■ **Task requirements**
[1] According to the passage on economic divisions, what two threats can cost workers their jobs if they complain too loudly?
[2] Quote the passage on economic divisions from the words "Still others have" up to and including the words "the necessary attributes.".
[3] Extend the passage on economic divisions past its final sentence.
+++ Given passage
Manufacturing jobs are disappearing. Many earned pension programs have collapsed in the wake of corporate "reorganization." And workers' ability to negotiate their futures has been eviscerated by the twin threats of modern corporate America: If they complain too loudly, their jobs might either be outsourced overseas or given to illegal immigrants.

This ever-widening divide is too often ignored or downplayed by its beneficiaries. A sense of entitlement has set in among elites, bordering on hubris. When I raised this issue with corporate leaders during the recent political campaign, I was met repeatedly with denials, and, from some, an overt lack of concern for those who are falling behind. A troubling arrogance is in the air among the nation's most fortunate. Some shrug off large-scale economic and social dislocations as the inevitable byproducts of the "rough road of capitalism." Others claim that it's the fault of the worker or the public education system, that the average American is simply not up to the international challenge, that our education system fails us, or that our workers have become spoiled by old notions of corporate paternalism.

Still others have gone so far as to argue that these divisions are the natural results of a competitive society. Furthermore, an unspoken insinuation seems to be inundating our national debate: Certain immigrant groups have the "right genetics" and thus are natural entrants to the "overclass," while others, as well as those who come from stock that has been here for 200 years and have not made it to the top, simply don't possess the necessary attributes.

Most Americans reject such notions. But the true challenge is for everyone to understand that the current economic divisions in society are harmful to our future. It should be the first order of business for the new Congress to begin addressing these divisions, and to work to bring true fairness back to economic life. Workers already understand this, as they see stagnant wages and disappearing jobs.

America's elites need to understand this reality in terms of their own self-interest. A recent survey in the Economist warned that globalization was affecting the U.S. differently than other "First World" nations, and that white-collar jobs were in as much danger as the blue-collar positions which have thus far been ravaged by outsourcing and illegal immigration. That survey then warned that "unless a solution is found to sluggish real wages and rising inequality, there is a serious risk of a protectionist backlash" in America that would take us away from what they view to be the "biggest economic stimulus in world history."
++++++
+++ Data for analysis
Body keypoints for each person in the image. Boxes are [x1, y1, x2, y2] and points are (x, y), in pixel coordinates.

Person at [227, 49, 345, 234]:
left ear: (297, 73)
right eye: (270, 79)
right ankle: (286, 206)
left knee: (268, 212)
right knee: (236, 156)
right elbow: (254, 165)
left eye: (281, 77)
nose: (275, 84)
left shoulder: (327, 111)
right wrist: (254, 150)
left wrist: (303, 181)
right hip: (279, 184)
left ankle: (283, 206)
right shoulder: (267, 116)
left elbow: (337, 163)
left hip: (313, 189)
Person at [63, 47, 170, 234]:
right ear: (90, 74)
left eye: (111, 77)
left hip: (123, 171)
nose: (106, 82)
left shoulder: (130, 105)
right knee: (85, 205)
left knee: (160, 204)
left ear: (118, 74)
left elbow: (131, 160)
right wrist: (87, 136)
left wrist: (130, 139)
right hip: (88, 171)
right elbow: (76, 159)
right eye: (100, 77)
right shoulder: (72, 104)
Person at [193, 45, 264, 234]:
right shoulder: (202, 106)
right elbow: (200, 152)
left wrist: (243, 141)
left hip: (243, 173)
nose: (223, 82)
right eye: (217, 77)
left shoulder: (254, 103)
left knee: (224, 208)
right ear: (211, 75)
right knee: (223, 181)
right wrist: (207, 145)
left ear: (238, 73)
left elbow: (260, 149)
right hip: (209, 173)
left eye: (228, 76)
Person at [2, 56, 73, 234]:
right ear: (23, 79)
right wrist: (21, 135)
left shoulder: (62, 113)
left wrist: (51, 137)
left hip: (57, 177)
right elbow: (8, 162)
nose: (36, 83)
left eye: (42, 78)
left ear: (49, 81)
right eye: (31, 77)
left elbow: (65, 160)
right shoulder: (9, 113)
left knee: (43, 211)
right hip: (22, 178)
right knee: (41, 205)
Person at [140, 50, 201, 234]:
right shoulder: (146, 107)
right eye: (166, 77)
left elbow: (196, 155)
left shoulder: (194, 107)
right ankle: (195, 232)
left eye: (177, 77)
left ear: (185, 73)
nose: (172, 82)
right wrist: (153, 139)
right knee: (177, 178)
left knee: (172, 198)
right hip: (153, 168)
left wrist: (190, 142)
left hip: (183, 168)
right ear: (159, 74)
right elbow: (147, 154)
++++++
■ **Answers in order**
[1] Their jobs might be outsourced overseas or given to illegal immigrants.

[2]
Still others have gone so far as to argue that these divisions are the natural results of a competitive society. Furthermore, an unspoken insinuation seems to be inundating our national debate: Certain immigrant groups have the "right genetics" and thus are natural entrants to the "overclass," while others, as well as those who come from stock that has been here for 200 years and have not made it to the top, simply don't possess the necessary attributes.

[3]
More troubling is this: If it remains unchecked, this bifurcation of opportunities and advantages along class lines has the potential to bring a period of political unrest. Up to now, most American workers have simply been worried about their job prospects. Once they understand that there are (and were) clear alternatives to the policies that have dislocated careers and altered futures, they will demand more accountability from the leaders who have failed to protect their interests. The "Wal-Marting" of cheap consumer products brought in from places like China, and the easy money from low-interest home mortgage refinancing, have softened the blows in recent years. But the balance point is tipping in both cases, away from the consumer and away from our national interest.

The politics of the Karl Rove era were designed to distract and divide the very people who would ordinarily be rebelling against the deterioration of their way of life. Working Americans have been repeatedly seduced at the polls by emotional issues such as the predictable mantra of "God, guns, gays, abortion and the flag" while their way of life shifted ineluctably beneath their feet. But this election cycle showed an electorate that intends to hold government leaders accountable for allowing every American a fair opportunity to succeed.

With this new Congress, and heading into an important presidential election in 2008, American workers have a chance to be heard in ways that have eluded them for more than a decade. Nothing is more important for the health of our society than to grant them the validity of their concerns. And our government leaders have no greater duty than to confront the growing unfairness in this age of globalization.

Mr. Webb is the Democratic senator-elect from Virginia.